そして、印は文章に埋め込まれるので、コピーして別の場所に貼り付けても一緒に移動する。公式の説明も「編集を経てもある程度は残りうる」と書く。ただし、どの程度の編集で消えるのかは書かれていない。
印が言えること、言えないこと
ここがいちばん誤解されやすいところだ。
印が見つかったとき、それが示すのは「その文章が Claude を通った可能性がある」ということであって、誰が書いたかではない。公式の説明は、決定的ではないと明記している。理由もはっきりしていて、自分で書いた文章を校正させただけ、翻訳させただけでも、出てきた文章は Claude を通っているからだ。
逆も成り立たない。印がないことは、人が書いた証明にはならない。古いモデルで作られた文章、大きく書き直された文章、短すぎる文章、来歴の情報が落ちたファイル——いずれも検出できないと説明されている。
印は、著者を指し示さない。示すのは、通ったかどうかだけだ。
確かめられる側に、まだ回れない
もうひとつ、いまの時点では大きい制約がある。検出する手段が手元にないことだ。
公式の説明は、利用者や第三者が透かしを検出できるようにする作業を進めていると書き、その詳細は今後の技術文書で示すとしている。裏を返せば、現時点では自分の書いたものに印が入ったかどうかも、受け取った文章に印があるかどうかも、こちら側では確かめられない。印を入れる側と、読み取れる側が、まだ揃っていない。
発表の翌日には、利用者からの反発も報じられた。自分で書いた文章の校正にしか使っていないのに印が付くのはおかしい、という声や、書いたコードに署名のようなものが入ることを懸念する声が出ている。公式の説明には、印を切る方法や対象から外れる方法の記載はない。
自分の運用を、先に決めておく
技術がどう転んでも、手元で効いてくる区別はひとつだ。「AIに書かせていない」と「AIを通していない」は、もう別のことになった。
提出物や仕事の成果物を思い浮かべてほしい。下書きだけ手伝わせたのか、構成から相談したのか、事実の確認は誰がやったのか。校正だけでも印が付きうる以上、職場や学校の規則が求めているのが前者なのか後者なのかで、いまの使い方の説明の仕方は変わる。

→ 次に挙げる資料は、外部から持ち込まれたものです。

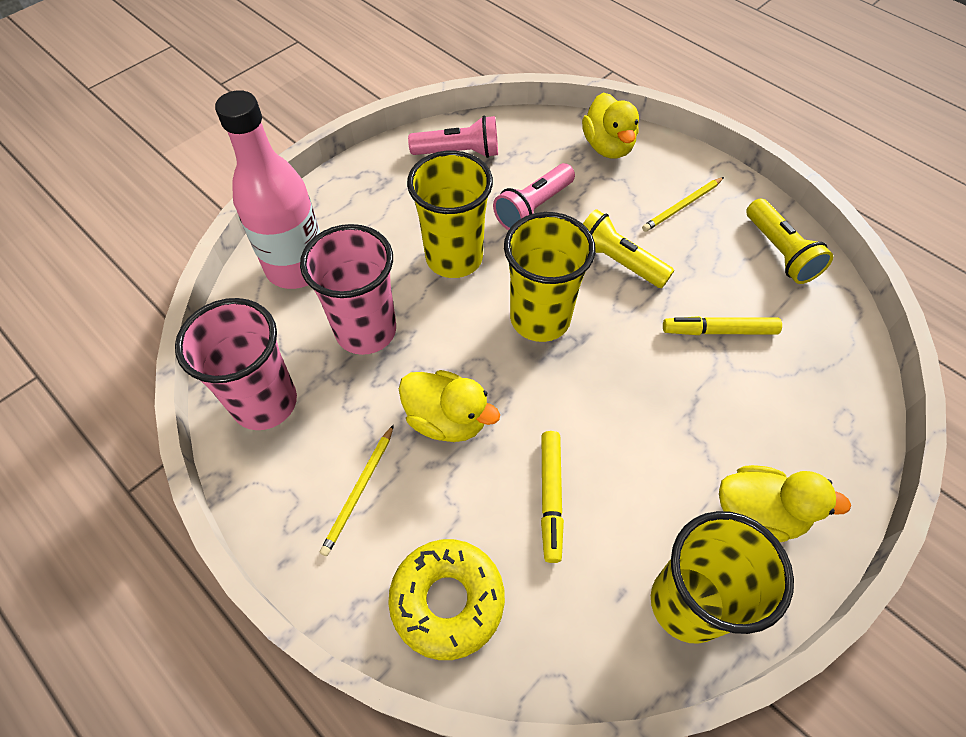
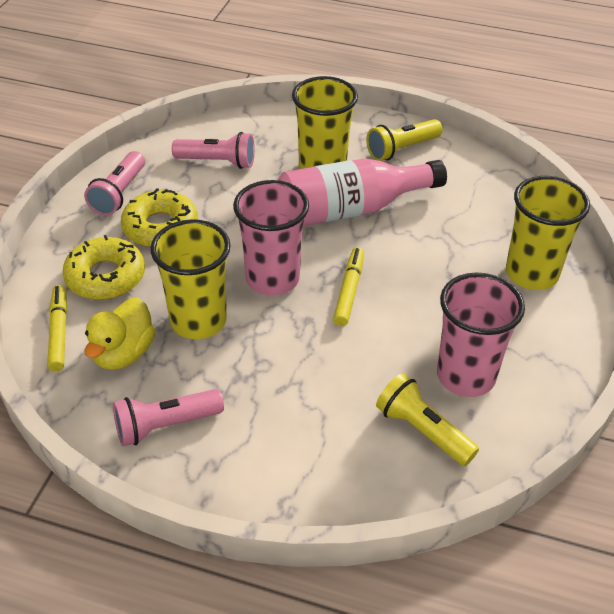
pink flashlight: [408,116,498,158] [493,163,575,230] = 2 -> [84,151,145,216] [113,389,224,446] [172,132,255,169] = 3
yellow donut: [388,539,505,660] = 1 -> [62,235,145,300] [121,188,198,247] = 2
yellow duck: [399,370,500,442] [582,93,639,159] [719,465,851,542] = 3 -> [84,297,155,370] = 1
yellow pencil: [320,425,394,556] [642,177,724,232] = 2 -> none = 0

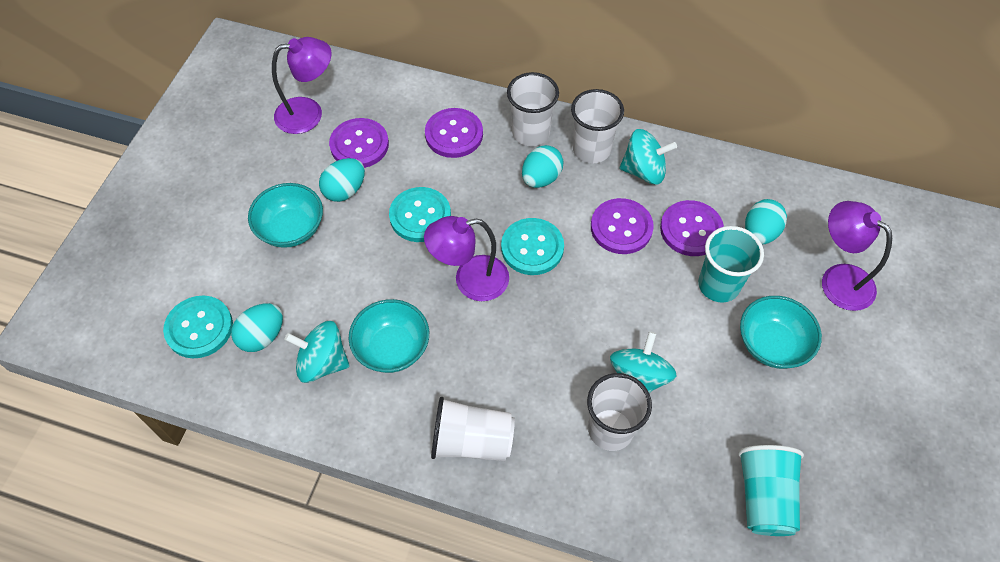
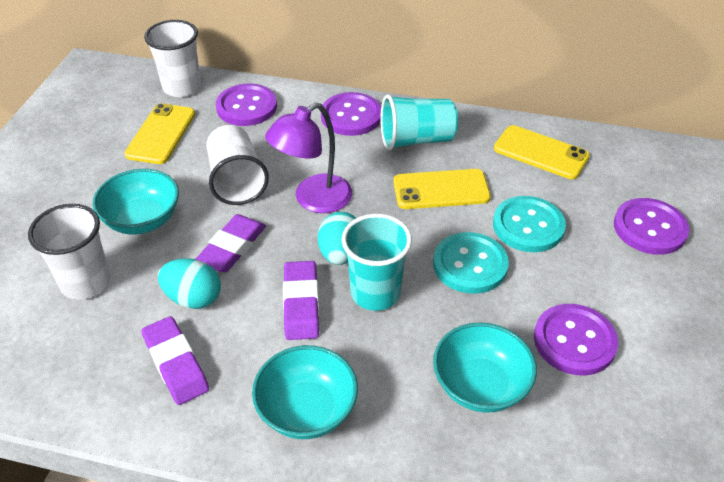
purple eraser: none = 0 -> [141,316,209,405] [196,214,266,272] [283,261,319,340] = 3
purple lamp: [272,37,332,134] [424,216,509,301] [822,201,892,311] = 3 -> [265,102,352,213] = 1
turquoise button: [163,296,233,358] [389,187,451,242] [501,218,564,275] = 3 -> [433,232,509,294] [493,196,566,252] = 2
turquoise egg: [231,303,283,352] [319,158,365,202] [522,145,564,188] [745,199,787,244] = 4 -> [158,258,221,309] [318,212,356,265] = 2
turquoise spinning top: [284,321,350,383] [610,331,677,393] [620,129,677,185] = 3 -> none = 0
white cup: [431,397,515,461] [507,72,559,146] [571,89,624,163] [587,373,652,451] = 4 -> [28,204,111,300] [144,20,201,97] [206,125,269,205] = 3
yellow phone: none = 0 -> [124,103,195,164] [393,169,491,209] [494,125,590,179] = 3

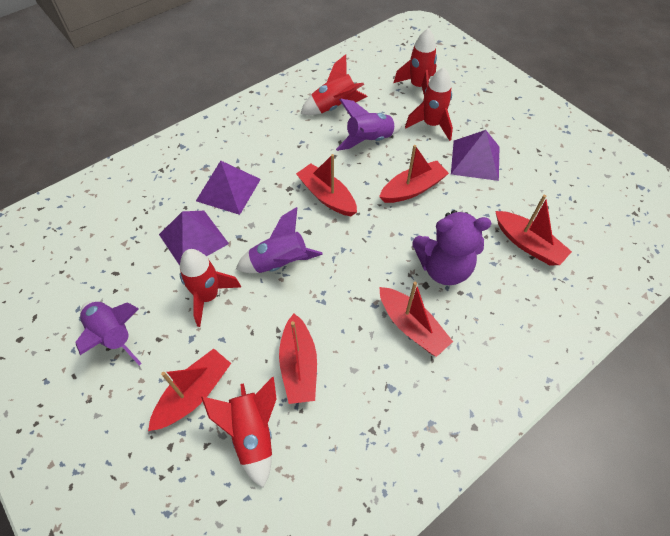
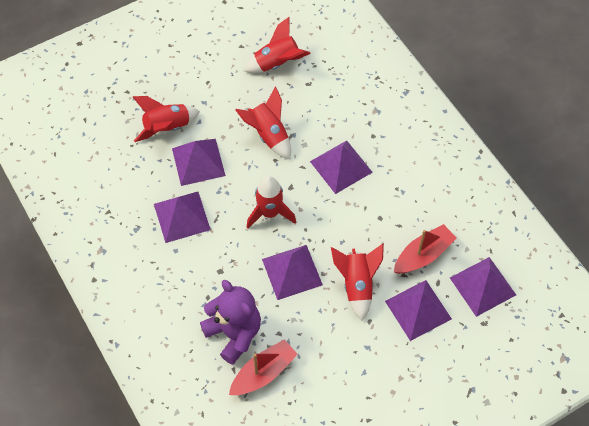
purple pyramid: [159,211,229,265] [196,161,261,215] [451,130,499,181] = 3 -> [154,192,211,243] [172,139,226,186] [262,245,323,300] [310,140,372,194] [385,280,452,341] [450,257,516,317] = 6
purple rocket: [76,301,142,365] [236,207,323,273] [336,98,402,151] = 3 -> none = 0
red boat: [148,349,231,431] [279,313,317,404] [296,154,357,216] [379,145,449,203] [379,282,453,357] [495,195,572,265] = 6 -> [229,339,298,395] [394,224,456,274] = 2

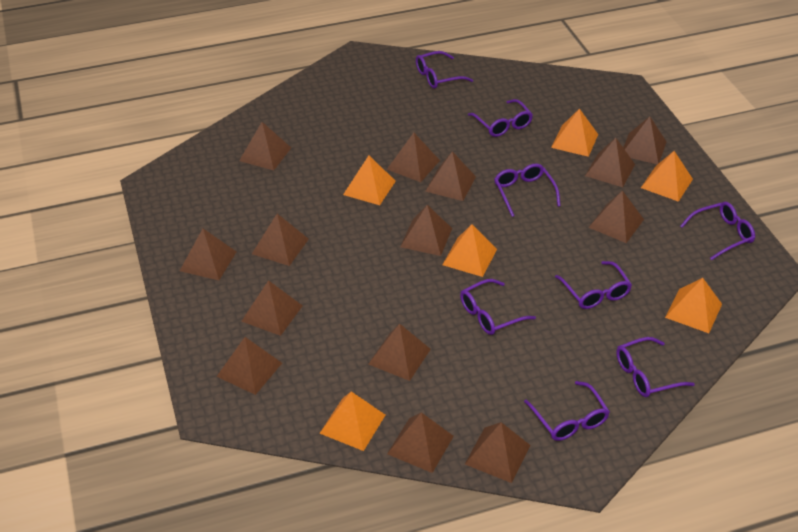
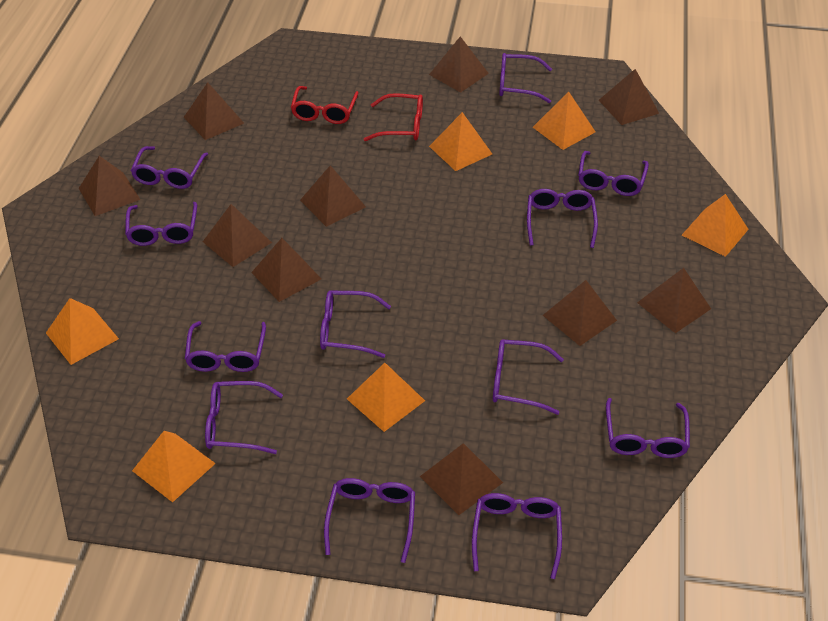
brown pyramid: [180,229,236,280] [216,337,282,395] [239,122,291,170] [241,280,303,336] [252,214,309,266] [368,324,431,381] [387,133,440,182] [387,412,454,473] [400,205,452,256] [425,151,476,201] [465,422,531,483] [585,138,635,187] [588,190,644,243] [623,116,666,164] = 14 -> [79,156,141,216] [184,82,244,140] [203,204,272,267] [251,238,321,302] [300,165,366,227] [420,443,503,515] [429,36,489,93] [543,280,617,346] [599,69,659,125] [637,268,711,333] = 10
purple glasses: [416,51,473,89] [460,279,536,335] [468,99,533,137] [494,163,561,217] [524,381,610,441] [555,261,632,309] [616,337,695,397] [680,202,755,260] = 8 -> [125,202,197,246] [131,146,208,189] [185,321,266,372] [205,381,283,454] [320,290,391,358] [324,478,415,563] [472,493,562,579] [493,340,564,415] [499,53,552,103] [527,189,598,248] [578,151,649,196] [606,398,690,458] = 12
red glasses: none = 0 -> [291,86,359,124] [364,93,423,141] = 2

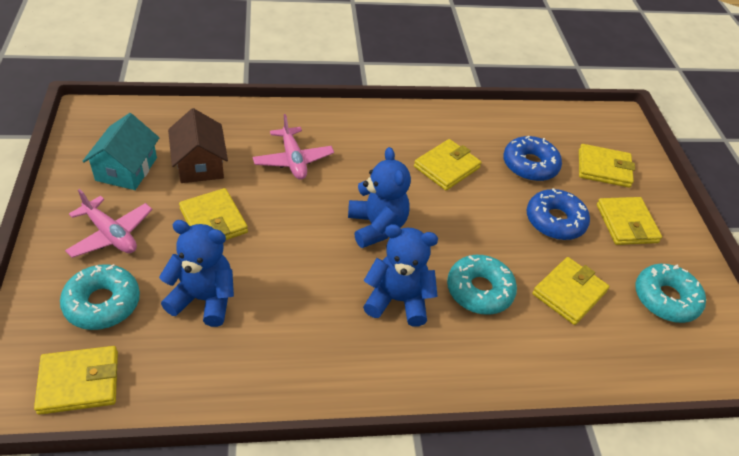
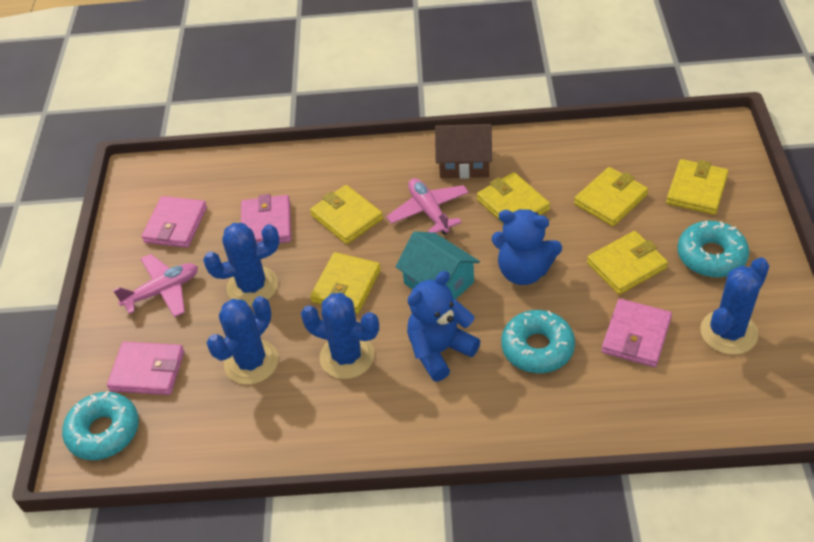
blue cactus: none = 0 -> [203,223,280,306] [207,296,278,385] [301,293,379,379] [700,257,769,355] = 4
blue donut: [503,136,562,181] [527,188,590,240] = 2 -> none = 0
blue teddy bear: [159,220,234,327] [348,147,411,248] [363,224,438,327] = 3 -> [407,271,480,381] [492,209,562,285] = 2
pink wallet: none = 0 -> [107,342,184,395] [142,196,207,248] [241,194,291,243] [601,299,672,367] = 4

印を消す方向に運用を寄せるのは、割に合いにくい。書き直す手間がかかるうえに、消えたかどうかを確かめる手段がない。確かめられない対策は、続ける根拠を自分で持てない。
分かっていないことも、いくつも残っている。どの程度の編集で印が消えるのか。検出の仕組みがいつ、誰に開かれるのか。他の開発元も同じ枠組みに参加を表明しているが、実装がそろうかどうかも、これから見るところだ。
今日あなたがAIに手伝わせたものに、印が入っているとする。その手伝わせ方を、あなたはどう説明するだろうか?